Crianças em tratamento de câncer fazem trote para alunos de Medicina

28/02/2019 às 08:42.

A profissão médica é repleta de desafios. Esses profissionais carregam a missão de salvar vidas e recuperar muitas outras. Para isso, preparam-se por vários anos entre os estudos na faculdade e as especializações.

O trabalho também exige humanidade, pois há um encontro constante com pacientes, muitas vezes doentes, que precisam não só de uma cura, mas de amparo.

Com esse objetivo em mente, a Associação Atlética Acadêmica Gaúchos de Passo Fundo (AAAGPF) em parceria com o Centro Oncológico Infantojuvenil do HSVP de Passo Fundo, deram início à terceira edição do “Trote do Bem”, evento que promove e incentiva a humanização dos futuros profissionais da área da Medicina.

O “Trote do Bem” convida os calouros do curso de Medicina da Universidade de Passo Fundo e promove um primeiro contato dos novatos com o ambiente hospitalar.
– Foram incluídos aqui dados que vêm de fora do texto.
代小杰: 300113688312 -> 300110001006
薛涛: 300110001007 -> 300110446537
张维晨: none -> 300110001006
Crianças fazem trote com alunos de Medicina durante tratamento em hospital

Na última quinta-feira, 21, os ingressantes foram até o Espaço Lúdico do Centro Oncológico, onde foram recepcionados por dezenas de crianças e jovens em tratamento, que aceitam a proposta da Atlética de rasparem o cabelo dos calouros.

Nenhum aluno foi forçado a participar do trote, todos que compareceram foram por livre e espontânea vontade, aceitando o “rito de passagem marcante”.
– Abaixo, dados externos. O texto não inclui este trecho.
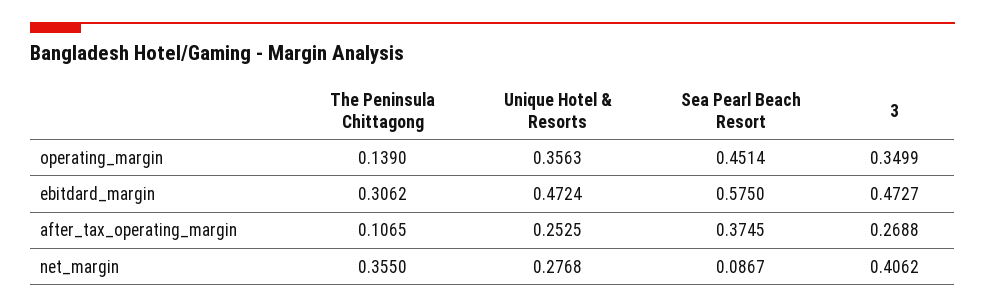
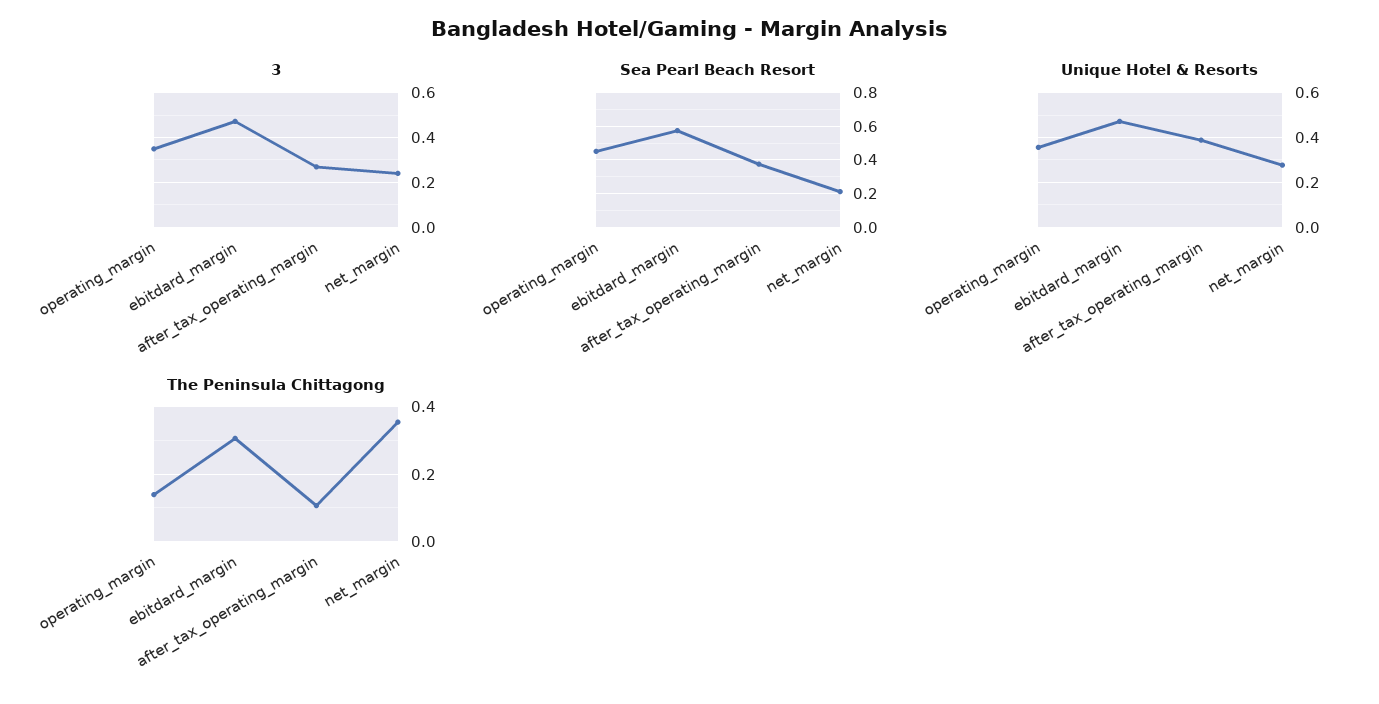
Unique Hotel & Resorts, after_tax_operating_margin: 0.2525 -> 0.4
Sea Pearl Beach Resort, net_margin: 0.0867 -> 0.2
3, net_margin: 0.4062 -> 0.25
Há uma tradição de raspar o cabelo quando se entra na faculdade, um momento de descontração que acabou sendo abraçado pelas crianças em tratamento oncológico. Elas mesmas já passaram por esse momento no início de seus respectivos tratamentos.

Crianças fazem trote com alunos de Medicina durante tratamento em hospital

Em meio ao “trote do bem”, as crianças aproveitaram para desmistificar o fato de estarem carecas, ao passo que ganharam a empatia dos calouros, gerando boas risadas no momento da “raspagem”.

João, Stéfani e André foram os “raspadeiros” daquela tarde. Na primeira raspagem, houve certa timidez, mas logo eles entraram na brincadeira e sorriram.

“Gostei de cortar o cabelo deles. Foi bem legal”, disse André.

Stéfani foi a responsável pelas meninas. Ela também ajudou aquelas que queria doar as mechas de cabelo. Dezenas de mechas de 15 cm ou mais foram coletadas e doadas para outras crianças.

Ao final, a alegria no rosto dos calouros por terem participado daquele momento. Muito mais do que um corte ou raspagem de cabelo (como preferir), ele também ganharam uma experiência inesquecível que servirá para o resto da vida profissional.

Crianças fazem trote com alunos de Medicina durante tratamento em hospital

“Esse trote que já uma tradição é muito legal porque todos saem ganhando. É a primeira experiência no ambiente hospitalar, a felicidade por conseguir entrar no curso e o principal, proporcionar um momento de alegria e descontração para as crianças”, enalteceu Isabelle Ranzolin, coordenadora de eventos da Atlética de Medicina da UPF.